Some people who find this web page will surely know one or two of these words, because that’s just the way of the world. But most of you will not know these words and, to be honest, you will not find them hard to forget. Here’s the list of ten, randomly selected from a much longer list of obscure and strange words:
- Anopisthography. This refers to the practice of writing on just one side of the paper. When I have a notebook that opens left-to-right I’m not an anopisthographist, but when the pages are bound at the top, I convert to anopisthography immediately. I’ll bet most of you are the same. I’ll also bet that all of you suffer from “post-it anopisthorgraphy.” Only a curmudgeonly pinchpenny would fail to do so.
- Quomodocunquize. Quomodocunquize is a word for recessionary times. I’m hoping it will see much greater usage now that so many of us are impecunious. It means: to make money by any possible means. Naturally that includes both immoral and amoral means, but could also include ingenious means, such as making money from Google Ads by doing nothing more than blogging about unusual words.
- Jentacular. What could be more jentacular than the smell of bacon and eggs cooking on the stove and the rustle of cornflakes as you pour them into the bowl. The answer is: nothing, really, as long as you live in America or the UK. However, if you live in Scandinavia, such things are not jentacular at all - although the sight of sliced cheeses and cold meats on a plate certainly are. Jentacular means relating to breakfast.
- Pigmentocracy. From the presidential perspective, 2008 saw the end of pigmentocracy in America - pimentocracy being government by those of one skin color. To noone’s surprise, pigmentocracy tends to be the rule in most countries. The US is now one of the few exceptions.
- Squaliform. This means shaped like a shark. It’s the kind of word you don’t get to use very often, even if you know it. All sharks are, by definition, squaliform. But not many other denizens of the deep are similarly shaped. Also, should you actually be sailing in shark infested waters, and you see the cliché sharks fin sticking out of the wave, you’re more likely to explete the presence of the shark than calmly pronounce “I believe there’s something squaliform out there.”

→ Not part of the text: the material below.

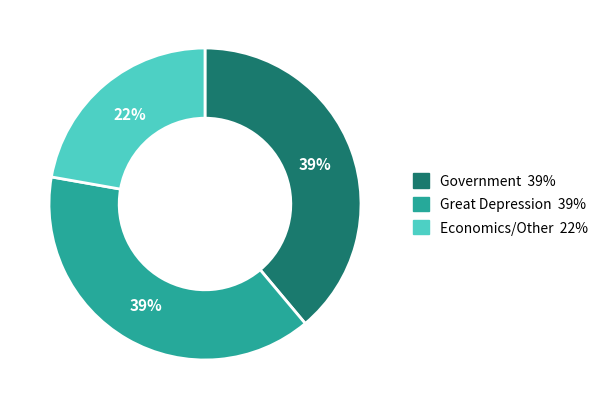

Does any single category account for the majority?

No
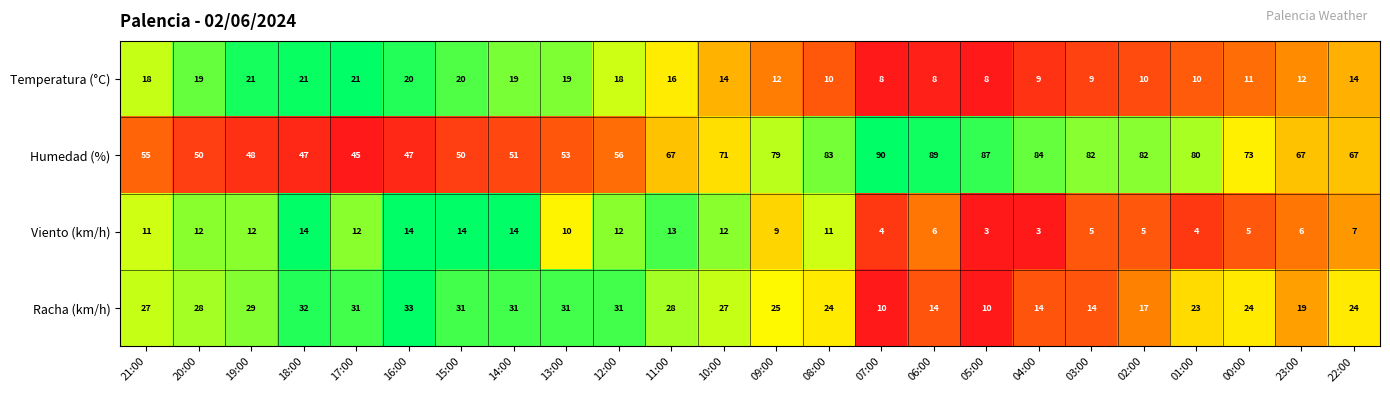

True or false: Racha (km/h) has a value of 4 at 07:00.

False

- Quickhatch. A quickhatch is not what it sounds like (to me); a relatively premature chick emerging from its egg. It’s something else entirely. Hugh Jackman portrays a human quickhatch in the X-Men movies, with the latest movie in the series being very specifically about Hugh Jackman’s acquisition of his quickhatchness. A quickhatch is a wolverine. Apparently the word derives from an American Indian word.
- Gossypibom. I love really really specialized words and gossypibom is a great exemplar. A gossypibom is: a surgical sponge accidentally left inside a patient’s body. It’s a surprising fact that patients occasionally leave the operating theater after an operation with a little souvenir left behind by the surgical team. Statistics suggest that it occurs about 30 times per week in the US and a couple of times a week in the UK (but they do more operations per person in the US.) Things left behind include swabs, clips, screws and surgical implements. Only the first on this list is actually a gossypibom.
- Noxal. When people discover, to their dismay, that they are the proud owner of a gossypibom, they are likely to regard it as a noxal thing. As a word, “noxal” has, on occasion, been used to mean noxious, but the meaning of this adjective is properly a little more specialized than that. It pertains to damage or wrongful injury from an object (or possibly and animal belonging to someone else.)
- Hypothecary. I’m sure you’re well aware what an apothecary is. It’s an alternative word for pharmacist. A hypothecary, however, is not a hyperactive pharmacist. It’s much more topical than that. A hypothecary is a mortgagee - someone who loans money to house buyers. Under normal circumstances hypothecaries simply make a living by gathering interest payments from the mortgage. In recent times hypothecaries bundled up tranches of property loans into derivatives and sold them to banks all over the world. This created an unsustainable financial bubble. The bursting of the bubble gave rise to a stock market crash and a huge increase in unemployment. This left many people with little option but to quomodocunquize.
- Xenobombulation. I’ve got a white paper to write right now, and I really should get on with it, but I’m xenobombulating again. Xenobombulation is the act of avoiding ones duties, malingering, even feigning illness or pulling some stunt like writing a blog post when you really should be getting on with real work.